DOCUMENT SECTION:
This notion is extended with the juxtaposition between “look like the innocent flower” and “be the serpent under’t”: the serpent is, of course, a biblical allusion to the serpentine devil in paradise, who tempts Eve into tasting the forbidden fruit, which leads to Adam tasting it as well and siring forth the ‘Original Sin’. This biblical context is echoed in what’s happening here, as Lady Macbeth prods Macbeth into committing an act of sin, in effect turning husband and wife into a pair of latter-day Shakespearean ‘Adam and Eve’.
One final point that bears commenting is the presence of parallelism in this quotation. Notice that the phrases are syntactically consistent (“…the time,…the time”, “your eye, your hand, your tongue”, “look like… look like”), but this presents an interesting irony between form and content, because Lady Macbeth is encouraging inconsistency – specifically, between what Macbeth projects and what he actually does.
Quotation 2: “I dare do all that may become a man” (Macbeth, Act 1 Scene 6)

SUPPLIED MATERIAL:
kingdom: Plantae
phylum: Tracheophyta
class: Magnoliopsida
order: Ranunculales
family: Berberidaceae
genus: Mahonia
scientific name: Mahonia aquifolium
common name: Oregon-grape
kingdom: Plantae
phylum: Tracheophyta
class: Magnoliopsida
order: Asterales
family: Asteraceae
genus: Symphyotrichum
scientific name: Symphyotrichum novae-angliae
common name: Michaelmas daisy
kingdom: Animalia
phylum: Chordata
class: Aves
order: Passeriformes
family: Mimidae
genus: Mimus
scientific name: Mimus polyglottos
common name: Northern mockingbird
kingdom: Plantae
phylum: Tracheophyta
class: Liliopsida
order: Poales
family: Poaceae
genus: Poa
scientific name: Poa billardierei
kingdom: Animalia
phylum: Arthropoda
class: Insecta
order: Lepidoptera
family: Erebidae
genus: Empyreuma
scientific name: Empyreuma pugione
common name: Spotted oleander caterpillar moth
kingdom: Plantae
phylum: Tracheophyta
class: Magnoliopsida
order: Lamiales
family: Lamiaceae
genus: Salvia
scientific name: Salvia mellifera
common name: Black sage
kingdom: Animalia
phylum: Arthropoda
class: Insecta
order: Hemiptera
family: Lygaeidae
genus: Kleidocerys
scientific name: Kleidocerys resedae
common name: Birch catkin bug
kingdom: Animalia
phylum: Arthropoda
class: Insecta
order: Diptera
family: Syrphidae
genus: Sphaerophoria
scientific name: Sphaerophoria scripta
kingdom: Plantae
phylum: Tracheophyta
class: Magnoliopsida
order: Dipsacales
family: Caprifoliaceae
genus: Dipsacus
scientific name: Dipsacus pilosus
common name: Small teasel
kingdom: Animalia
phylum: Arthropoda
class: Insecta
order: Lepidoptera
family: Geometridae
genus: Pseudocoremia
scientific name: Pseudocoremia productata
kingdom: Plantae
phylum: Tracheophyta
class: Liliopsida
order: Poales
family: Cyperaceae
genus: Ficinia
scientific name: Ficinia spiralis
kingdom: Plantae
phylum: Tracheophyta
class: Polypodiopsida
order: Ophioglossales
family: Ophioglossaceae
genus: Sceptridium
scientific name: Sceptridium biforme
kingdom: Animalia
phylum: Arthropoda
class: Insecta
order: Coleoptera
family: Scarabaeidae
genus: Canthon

REQUIRED WORK:
1. Please extract from the Macbeth commentary the stretch from "One final point" through "Act 1 Scene 6)".
2. Continue the Macbeth commentary after its last line.

EXPECTED RESPONSES:
1.
One final point that bears commenting is the presence of parallelism in this quotation. Notice that the phrases are syntactically consistent (“…the time,…the time”, “your eye, your hand, your tongue”, “look like… look like”), but this presents an interesting irony between form and content, because Lady Macbeth is encouraging inconsistency – specifically, between what Macbeth projects and what he actually does.
Quotation 2: “I dare do all that may become a man” (Macbeth, Act 1 Scene 6)

2.
I dare do all that may become a man;
Who dares do more is none. [..]
In response to his wife’s taunting of his indecisiveness, Macbeth at first tries to hold his ground by appealing to his manhood. To give him credit, his understanding of manhood is actually more than the masculine sense: when he says “I dare do all that may become a man”, he means that he will do whatever is appropriate for a decent person, which shows that his understanding of ‘man’ is all-encompassing, meaning ‘human’.
Of course, his wily wife turns this on his head by reinterpreting ‘man’ in the masculine, thereby successfully attacking Macbeth’s male ego.
Note, by the way, that he uses the modal verb of possibility – “may”, which suggests a wavering conviction in what he’s saying. So we see that he wishes to do what’s right, but is also open to what’s ‘right’ being a contingency, rather than a non-negotiable.
This shows us that what Macbeth perceives to be appropriate and inappropriate behaviour is in fact troublingly unclear, and his moral blurriness is reinforced by the internal rhyme of “all” and “more” in “dare do all” and “dares do more”. What is ‘all that may become a man’ isn’t that distinct from what’s ‘more’.
Finally, in his daring claim that “who dares do more is none”, the immediate implication of “none” is a lack of worth, but the word also embodies the ideas of nothingness, absence and by extension, non-existence.
This symbolically foreshadows Macbeth’s fate at the end of the play: because by ‘daring to do more’ with his murders of Duncan, Banquo and Macduff’s family, he ultimately dies, thereby losing his state as a ‘man’ and becomes, literally, no-one – ‘none’.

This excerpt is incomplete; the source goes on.